How Bennyz Realty helps

For every listing we publish, we work out the fair value and the realistic all-in cost — price plus the 10% statutory charges plus incidentals — so you see the true budget before you get attached to a property. For our NRI clients we go further: we arrange the e-stamping, coordinate the Power of Attorney, and book and attend the Sub-Registrar appointment so the registration completes correctly without you needing to fly down.

We will also tell you, plainly, when a property's fair value or asking price doesn't add up. Ethical real estate means you should know your total cost before you commit — not discover it at the registration counter. WhatsApp us with a property in mind and we'll give you the full cost breakdown.

Frequently Asked Questions

What is the total stamp duty and registration charge in Kerala in 2026?

For a standard sale deed, the total is 10% — made up of 8% stamp duty and 2% registration fee. It is charged on the higher of the actual sale consideration or the government's fair value for that location. So a property registered at ₹50 lakhs costs ₹4 lakh stamp duty plus ₹1 lakh registration fee, ₹5 lakh in total, on top of the price.

Is Kerala stamp duty calculated on the sale price or the fair value?

Whichever is higher. The Kerala Registration Department fixes a "fair value" (ന്യായവില) for land in every village and municipality. If the price written in your sale deed is below the fair value, the Sub-Registrar will charge stamp duty on the fair value, or refuse registration until the deed value is raised. You can never pay duty on less than the fair value, even if you genuinely paid less. You can check the fair value at registration.kerala.gov.in.

Does Kerala give a stamp duty concession for women buyers?

No. Unlike some North Indian states that offer 1–2% lower stamp duty when property is registered in a woman's name, Kerala has no statewide gender-based stamp duty concession as of 2026. The 8% stamp duty rate on a sale deed is the same regardless of whether the buyer is male or female. The concessional rates in Kerala apply to relationship-based transfers — gift, partition and settlement deeds between close family members — not to the buyer's gender.

What happens if I undervalue the property to save stamp duty in Kerala?

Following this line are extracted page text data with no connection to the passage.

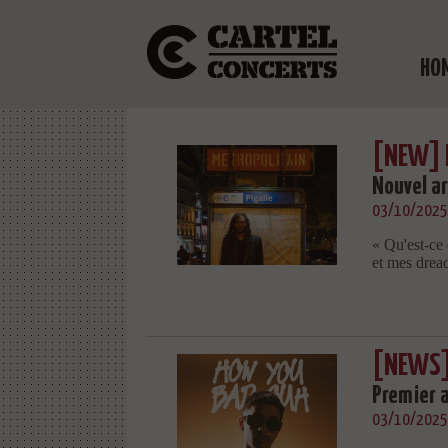
HO
[NEW]
Nouvel ar
03/10/2025
« Qu'est-ce 
et mes dread
[NEWS]
Premier 
03/10/2025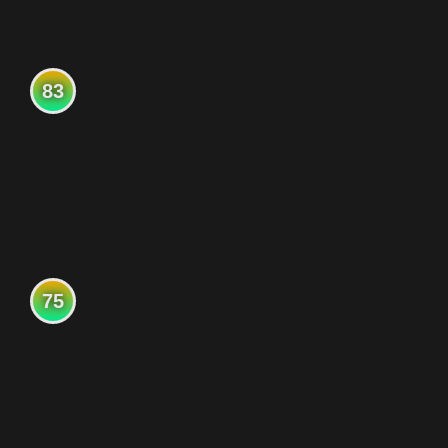
83
75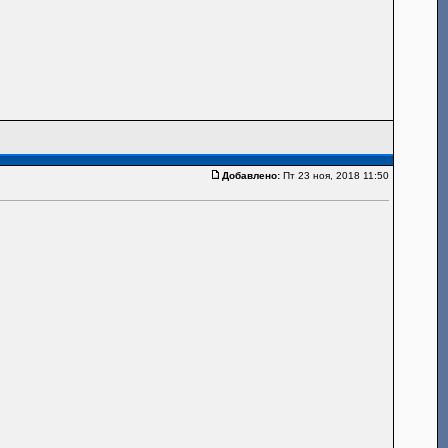
Добавлено:
Пт 23 ноя, 2018 11:50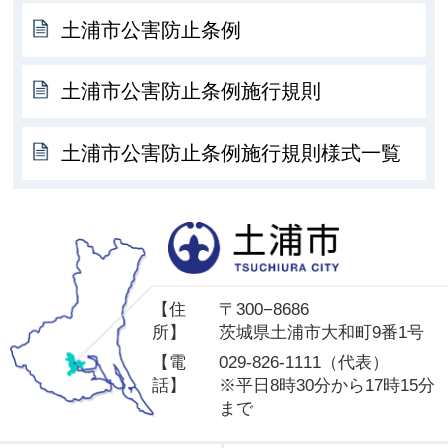
土浦市公害防止条例
土浦市公害防止条例施行規則
土浦市公害防止条例施行規則様式一覧
土
【住
〒300−8686
所】
茨城県土浦市大和町9番1号
【電
029-826-1111（代表）
話】
※平日8時30分から17時15分
まで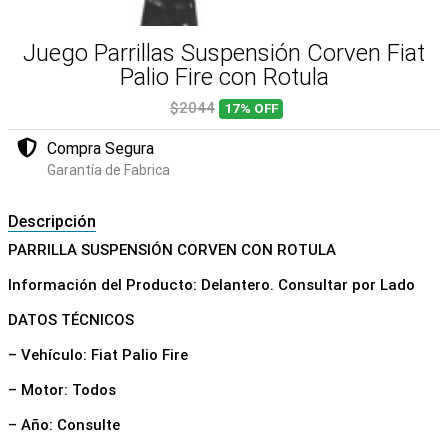
Juego Parrillas Suspensión Corven Fiat
Palio Fire con Rotula
$2044
17%
OFF
Compra Segura
Garantía de Fabrica
Descripción
PARRILLA SUSPENSIÓN CORVEN CON ROTULA
Información del Producto: Delantero. Consultar por Lado
DATOS TÉCNICOS
– Vehículo: Fiat Palio Fire
– Motor: Todos
– Año: Consulte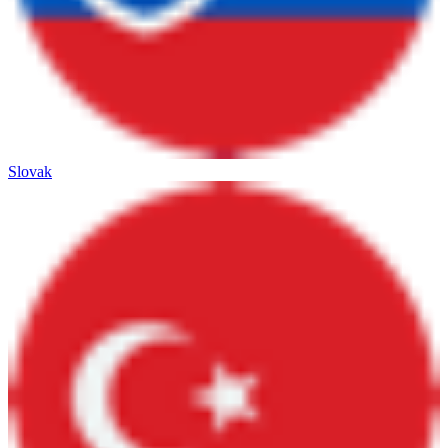
Slovak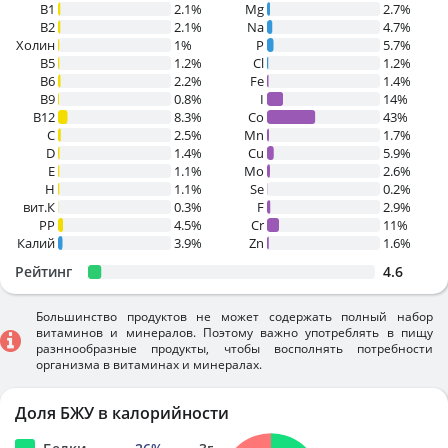
В1
2.1%
Mg
2.7%
B2
2.1%
Na
4.7%
Холин
1%
P
5.7%
B5
1.2%
Cl
1.2%
B6
2.2%
Fe
1.4%
B9
0.8%
I
14%
B12
8.3%
Co
43%
C
2.5%
Mn
1.7%
D
1.4%
Cu
5.9%
E
1.1%
Mo
2.6%
H
1.1%
Se
0.2%
вит.К
0.3%
F
2.9%
PP
4.5%
Cr
11%
Калий
3.9%
Zn
1.6%
Рейтинг
4.6
Большинство продуктов не может содержать полный набор
витаминов и минералов. Поэтому важно употреблять в пищу
разннообразные продукты, чтобы восполнять потребности
организма в витаминах и минералах.
Доля БЖУ в калорийности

It is not worth the risk. The Sub-Registrar can refuse to register a deed valued below the fair value. If undervaluation is discovered after registration, the Revenue Department can demand the deficit stamp duty plus a penalty of up to 10 times the deficit under Section 46A of the Kerala Stamp Act. An undervalued deed also weakens your position in any future dispute and creates a capital-gains mismatch when you eventually resell.

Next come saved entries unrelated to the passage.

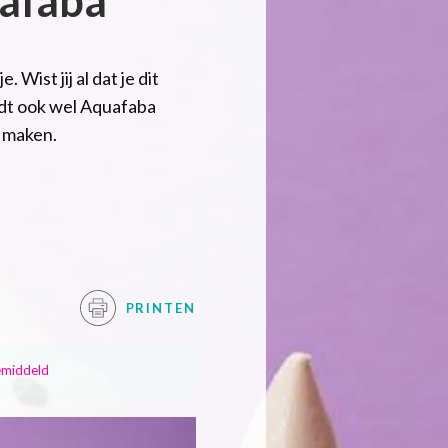
Wist jij al dat je dit
dt ook wel Aquafaba
e maken.
PRINTEN
middeld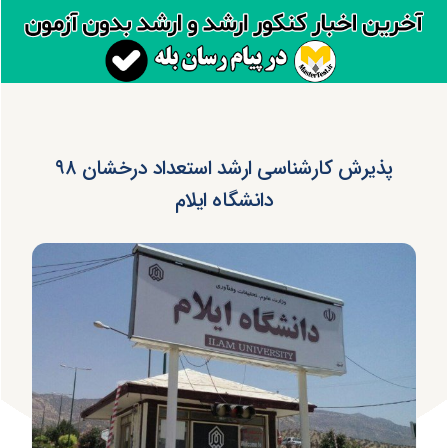
پذیرش کارشناسی ارشد استعداد درخشان ۹۸
دانشگاه ایلام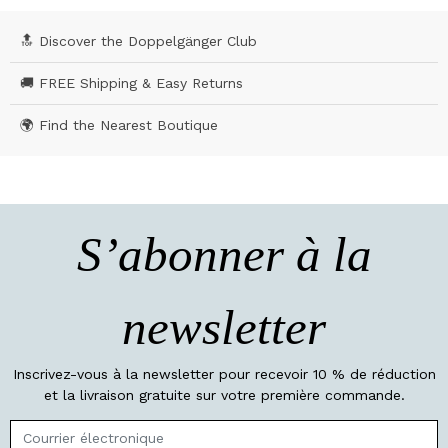
🔝 Discover the Doppelgänger Club
🚚 FREE Shipping & Easy Returns
🌍 Find the Nearest Boutique
S’abonner à la
newsletter
Inscrivez-vous à la newsletter pour recevoir 10 % de réduction
et la livraison gratuite sur votre première commande.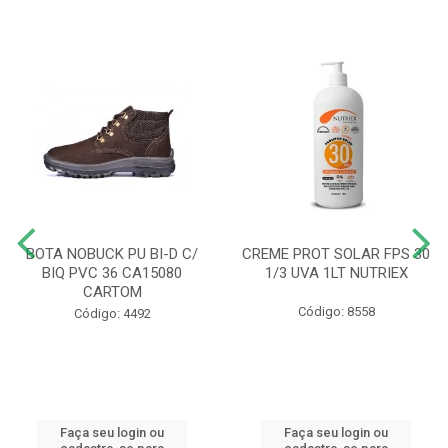
BOTA NOBUCK PU BI-D C/
CREME PROT SOLAR FPS 30
BIQ PVC 36 CA15080
1/3 UVA 1LT NUTRIEX
CARTOM
Código: 8558
Código: 4492
Faça seu login ou
Faça seu login ou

Who pays the stamp duty in Kerala — the buyer or the seller?

By convention in Kerala, the buyer pays the stamp duty and registration fee, along with the deed writer's and lawyer's fees. This is custom, not law — the parties can agree otherwise in writing — but in practice almost every Kerala sale transaction has the buyer bearing the full 10% plus incidental costs. Budget for it as part of your total purchase cost from the start.

How do NRIs pay Kerala stamp duty and register property from abroad?

Stamp duty in Kerala is paid through e-stamping or franking before registration, and the funds must come through proper banking channels — typically an NRE or NRO account. Registration itself requires the buyer or their registered Power of Attorney holder to be physically present at the Sub-Registrar Office. Most NRIs appoint a POA holder in Kerala to complete registration. Bennyz Realty handles the full process — fair value check, duty calculation, POA setup and SRO coordination — for NRI clients.